Siempre trato de tener algo a lo cual aferrarme: la escuela, el trabajo, mis amigos, lo qué sea. A veces, como ahora, me pasa que no es suficiente. Es como si nada valiera la pena, como si el mundo estuviera tan jodido en sí mismo, desde sus entrañas, que no fuera válido colocar las esperanzas en nada. Es ahí cuando me caigo. Luego, en un afán estúpidamente optimista deposito pequeñas dosis de esperanza en cosas pequeñas y certeras: en que la coca que me dé la máquina de refrescos estará fría, en que la hora y media que pasé haciendo espinacas a la crema estará bien invertida, en que el proyecto de creación que tengo dará frutos y becas y palmadas en la espalda.
Siempre he sido más bien un ser doliente. Muchas veces eso resulta un problema para la gente que está a mi alrededor, es como si sintieran la responsabilidad de ponerme bien, de tenerme contenta. Cuando en realidad no hay nada que pueda hacerlo, sólo una receta médica: salidas para hacer que mi cerebro funcione debidamente. Me gustaría tener a alguien que lo entendiera, que me quisiera aún cuando soy un ser horrendo que llora y que arrastra su sombra como una cobija pesada a las espaldas. Alguien que supiera que sólo necesito calor y compañía.
Es una enfermedad, lo dijo una doctora y luego otra y luego un doctor y luego un terapeuta. Y como tal debería de tratarla, debería de tomar medicamentos y tratar de asumirme así y saber que a veces pasa y que es parte de vivir conmigo. Pero no puedo. Veo a la otra gente, que lleva sus vidas en orden, que pueden señalar exactamente porque les duele lo que les duele y sé que no es normal, que esto que me crece dentro es algo imparable, que ni todas las píldoras del mundo lograrán apaciguar. Me niego a ser ésta. Me niego a ser yo.
No es nada en específico, son tonterías, cotidianidades, un cambio de iluminación, una frase soltada entre calada y calada: el mundo se derrumba. El cuerpo se me sale del cuerpo. Y entonces sólo soy un filamento largo y pesado que se tiene que enfrentar a un mundo demasiado absurdo para valer la pena. Un filamento al que no le interesa, que prefiere echarse -los brazos bien abiertos- a un abismo terrible, a una corriente que lo arrastrará hasta un lugar no planeado. No llevo las riendas de nada.
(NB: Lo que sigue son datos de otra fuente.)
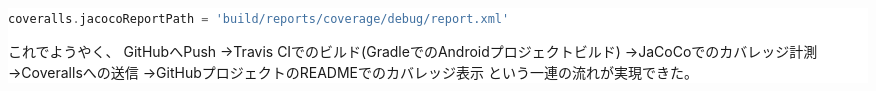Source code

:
 ```groovy
coveralls.jacocoReportPath = 'build/reports/coverage/debug/report.xml'
```

これでようやく、
GitHubへPush
→Travis CIでのビルド(GradleでのAndroidプロジェクトビルド)
→JaCoCoでのカバレッジ計測
→Coverallsへの送信
→GitHubプロジェクトのREADMEでのカバレッジ表示
という一連の流れが実現できた。
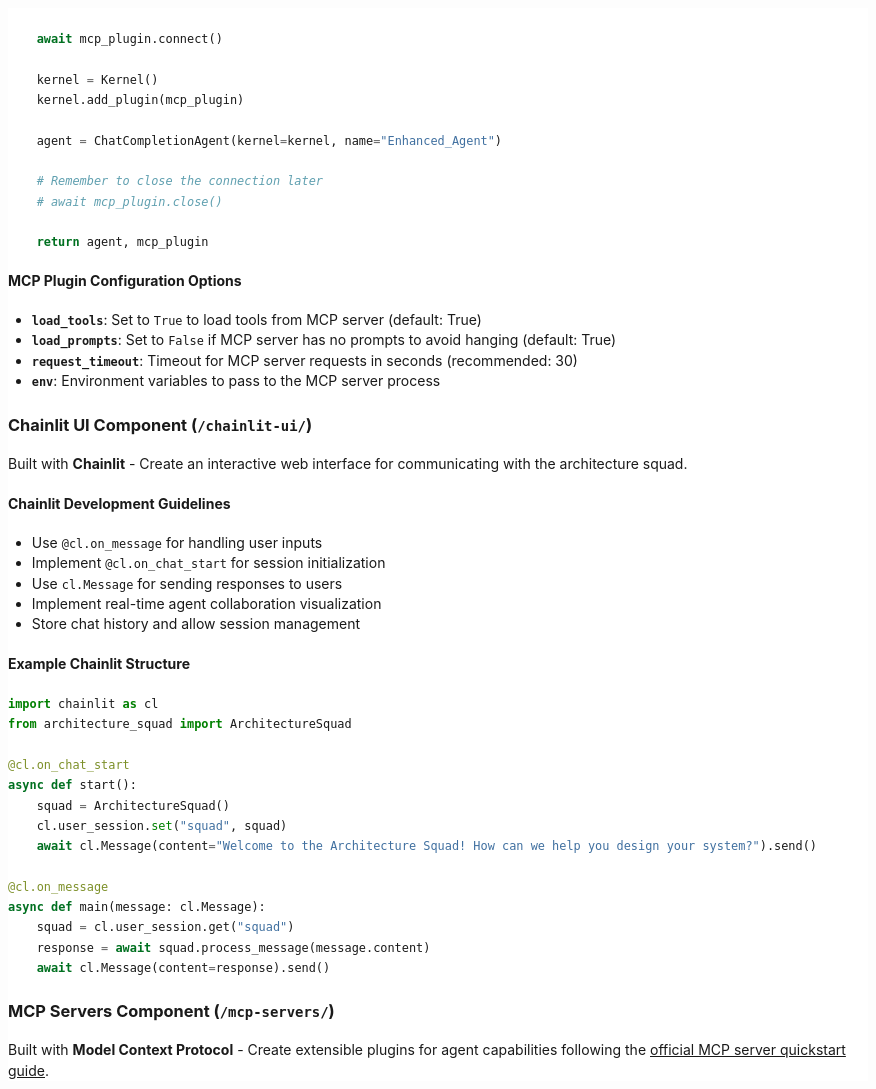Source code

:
 ```python
    
    await mcp_plugin.connect()
    
    kernel = Kernel()
    kernel.add_plugin(mcp_plugin)
    
    agent = ChatCompletionAgent(kernel=kernel, name="Enhanced_Agent")
    
    # Remember to close the connection later
    # await mcp_plugin.close()
    
    return agent, mcp_plugin
```

#### MCP Plugin Configuration Options
- **`load_tools`**: Set to `True` to load tools from MCP server (default: True)
- **`load_prompts`**: Set to `False` if MCP server has no prompts to avoid hanging (default: True)
- **`request_timeout`**: Timeout for MCP server requests in seconds (recommended: 30)
- **`env`**: Environment variables to pass to the MCP server process

### Chainlit UI Component (`/chainlit-ui/`)
Built with **Chainlit** - Create an interactive web interface for communicating with the architecture squad.

#### Chainlit Development Guidelines
- Use `@cl.on_message` for handling user inputs
- Implement `@cl.on_chat_start` for session initialization
- Use `cl.Message` for sending responses to users
- Implement real-time agent collaboration visualization
- Store chat history and allow session management

#### Example Chainlit Structure
```python
import chainlit as cl
from architecture_squad import ArchitectureSquad

@cl.on_chat_start
async def start():
    squad = ArchitectureSquad()
    cl.user_session.set("squad", squad)
    await cl.Message(content="Welcome to the Architecture Squad! How can we help you design your system?").send()

@cl.on_message
async def main(message: cl.Message):
    squad = cl.user_session.get("squad")
    response = await squad.process_message(message.content)
    await cl.Message(content=response).send()
```

### MCP Servers Component (`/mcp-servers/`)
Built with **Model Context Protocol** - Create extensible plugins for agent capabilities following the [official MCP server quickstart guide](https://modelcontextprotocol.io/quickstart/server).
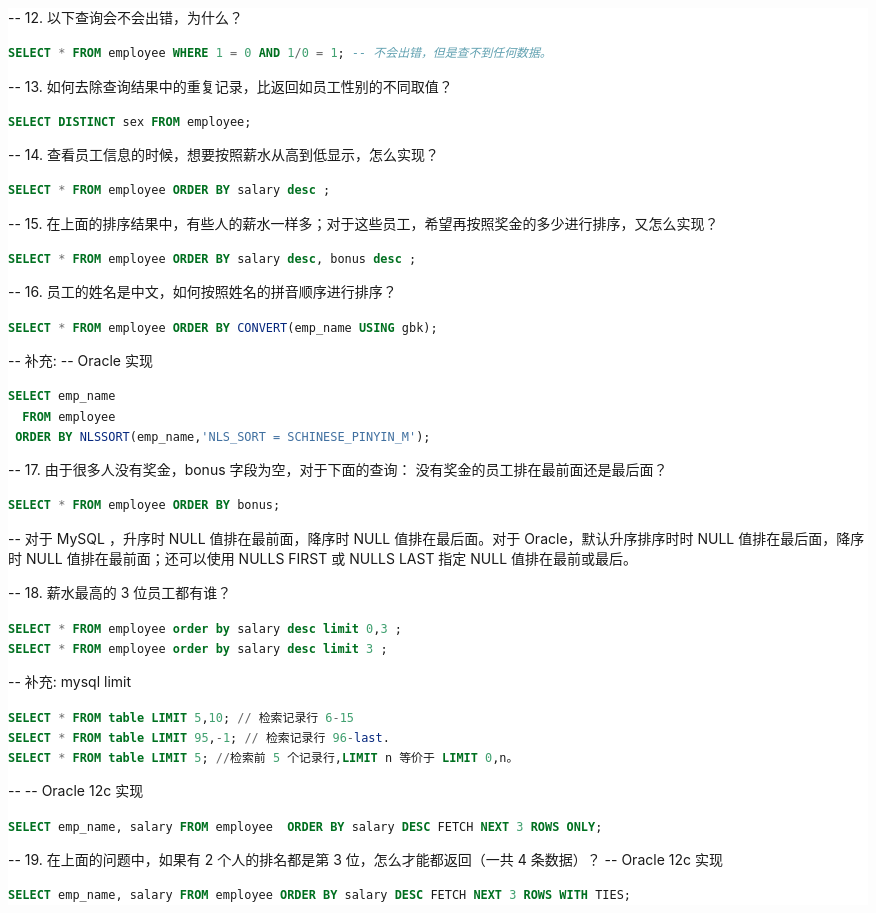 
-- 12. 以下查询会不会出错，为什么？
```sql
SELECT * FROM employee WHERE 1 = 0 AND 1/0 = 1; -- 不会出错，但是查不到任何数据。
```

-- 13. 如何去除查询结果中的重复记录，比返回如员工性别的不同取值？
```sql
SELECT DISTINCT sex FROM employee;
```

-- 14. 查看员工信息的时候，想要按照薪水从高到低显示，怎么实现？
```sql
SELECT * FROM employee ORDER BY salary desc ;
```

-- 15. 在上面的排序结果中，有些人的薪水一样多；对于这些员工，希望再按照奖金的多少进行排序，又怎么实现？
```sql
SELECT * FROM employee ORDER BY salary desc, bonus desc ;
```

-- 16. 员工的姓名是中文，如何按照姓名的拼音顺序进行排序？
```sql
SELECT * FROM employee ORDER BY CONVERT(emp_name USING gbk);
```
-- 补充:
-- Oracle 实现
```sql
SELECT emp_name
  FROM employee
 ORDER BY NLSSORT(emp_name,'NLS_SORT = SCHINESE_PINYIN_M');
```

-- 17. 由于很多人没有奖金，bonus 字段为空，对于下面的查询： 没有奖金的员工排在最前面还是最后面？
```sql
SELECT * FROM employee ORDER BY bonus;
```
-- 对于 MySQL ，升序时 NULL 值排在最前面，降序时 NULL 值排在最后面。对于 Oracle，默认升序排序时时 NULL 值排在最后面，降序时 NULL 值排在最前面；还可以使用 NULLS FIRST 或 NULLS LAST 指定 NULL 值排在最前或最后。

-- 18. 薪水最高的 3 位员工都有谁？
```sql
SELECT * FROM employee order by salary desc limit 0,3 ;
SELECT * FROM employee order by salary desc limit 3 ;
```
-- 补充:
mysql limit
```sql
SELECT * FROM table LIMIT 5,10; // 检索记录行 6-15 
SELECT * FROM table LIMIT 95,-1; // 检索记录行 96-last.   
SELECT * FROM table LIMIT 5; //检索前 5 个记录行,LIMIT n 等价于 LIMIT 0,n。  
```
-- -- Oracle 12c 实现
```sql
SELECT emp_name, salary FROM employee  ORDER BY salary DESC FETCH NEXT 3 ROWS ONLY;
```

-- 19. 在上面的问题中，如果有 2 个人的排名都是第 3 位，怎么才能都返回（一共 4 条数据）？
-- Oracle 12c 实现
```sql
SELECT emp_name, salary FROM employee ORDER BY salary DESC FETCH NEXT 3 ROWS WITH TIES;
```
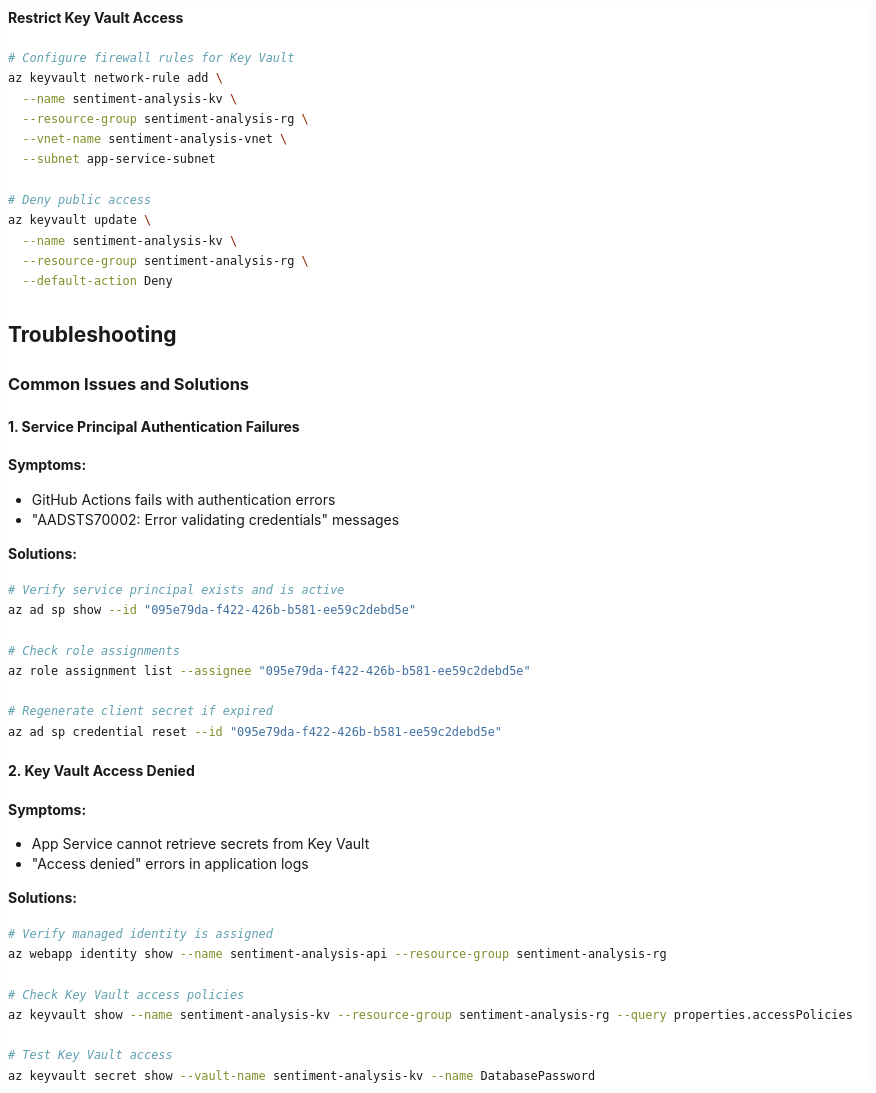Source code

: #### Restrict Key Vault Access
```bash
# Configure firewall rules for Key Vault
az keyvault network-rule add \
  --name sentiment-analysis-kv \
  --resource-group sentiment-analysis-rg \
  --vnet-name sentiment-analysis-vnet \
  --subnet app-service-subnet

# Deny public access
az keyvault update \
  --name sentiment-analysis-kv \
  --resource-group sentiment-analysis-rg \
  --default-action Deny
```

## Troubleshooting

### Common Issues and Solutions

#### 1. Service Principal Authentication Failures

**Symptoms:**
- GitHub Actions fails with authentication errors
- "AADSTS70002: Error validating credentials" messages

**Solutions:**
```bash
# Verify service principal exists and is active
az ad sp show --id "095e79da-f422-426b-b581-ee59c2debd5e"

# Check role assignments
az role assignment list --assignee "095e79da-f422-426b-b581-ee59c2debd5e"

# Regenerate client secret if expired
az ad sp credential reset --id "095e79da-f422-426b-b581-ee59c2debd5e"
```

#### 2. Key Vault Access Denied

**Symptoms:**
- App Service cannot retrieve secrets from Key Vault
- "Access denied" errors in application logs

**Solutions:**
```bash
# Verify managed identity is assigned
az webapp identity show --name sentiment-analysis-api --resource-group sentiment-analysis-rg

# Check Key Vault access policies
az keyvault show --name sentiment-analysis-kv --resource-group sentiment-analysis-rg --query properties.accessPolicies

# Test Key Vault access
az keyvault secret show --vault-name sentiment-analysis-kv --name DatabasePassword
```
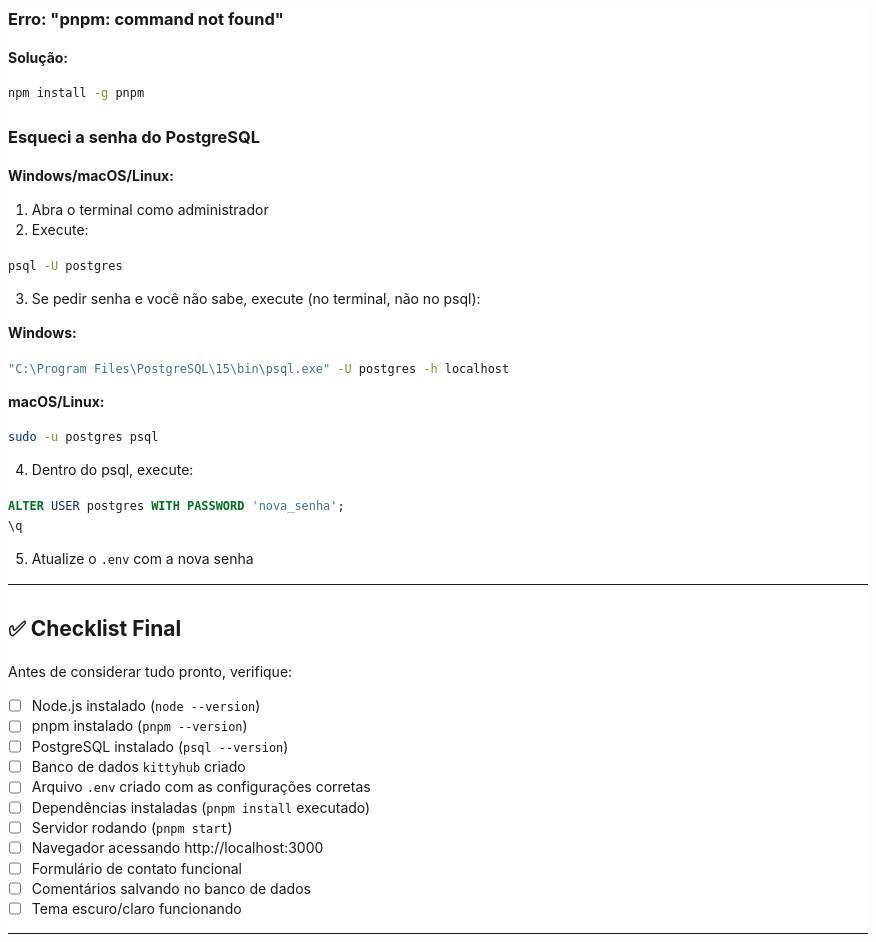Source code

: ### Erro: "pnpm: command not found"

**Solução:**
```bash
npm install -g pnpm
```

### Esqueci a senha do PostgreSQL

**Windows/macOS/Linux:**

1. Abra o terminal como administrador
2. Execute:

```bash
psql -U postgres
```

3. Se pedir senha e você não sabe, execute (no terminal, não no psql):

**Windows:**
```bash
"C:\Program Files\PostgreSQL\15\bin\psql.exe" -U postgres -h localhost
```

**macOS/Linux:**
```bash
sudo -u postgres psql
```

4. Dentro do psql, execute:

```sql
ALTER USER postgres WITH PASSWORD 'nova_senha';
\q
```

5. Atualize o `.env` com a nova senha

---

## ✅ Checklist Final

Antes de considerar tudo pronto, verifique:

- [ ] Node.js instalado (`node --version`)
- [ ] pnpm instalado (`pnpm --version`)
- [ ] PostgreSQL instalado (`psql --version`)
- [ ] Banco de dados `kittyhub` criado
- [ ] Arquivo `.env` criado com as configurações corretas
- [ ] Dependências instaladas (`pnpm install` executado)
- [ ] Servidor rodando (`pnpm start`)
- [ ] Navegador acessando http://localhost:3000
- [ ] Formulário de contato funcional
- [ ] Comentários salvando no banco de dados
- [ ] Tema escuro/claro funcionando

---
Me duele, me angustia, me incomoda terriblemente la idea de vivir así, de ser así toda la vida. A mí me han amputado las extremidades, pero nadie a simple vista podría notarlo.
Sí, estoy triste. No, triste no: deprimida. Qué más da lo que pase afuera si apenas me importa lo qué pasa adentro. Sólo hay una certeza, esto duele, ciega y torpemente. No hay más.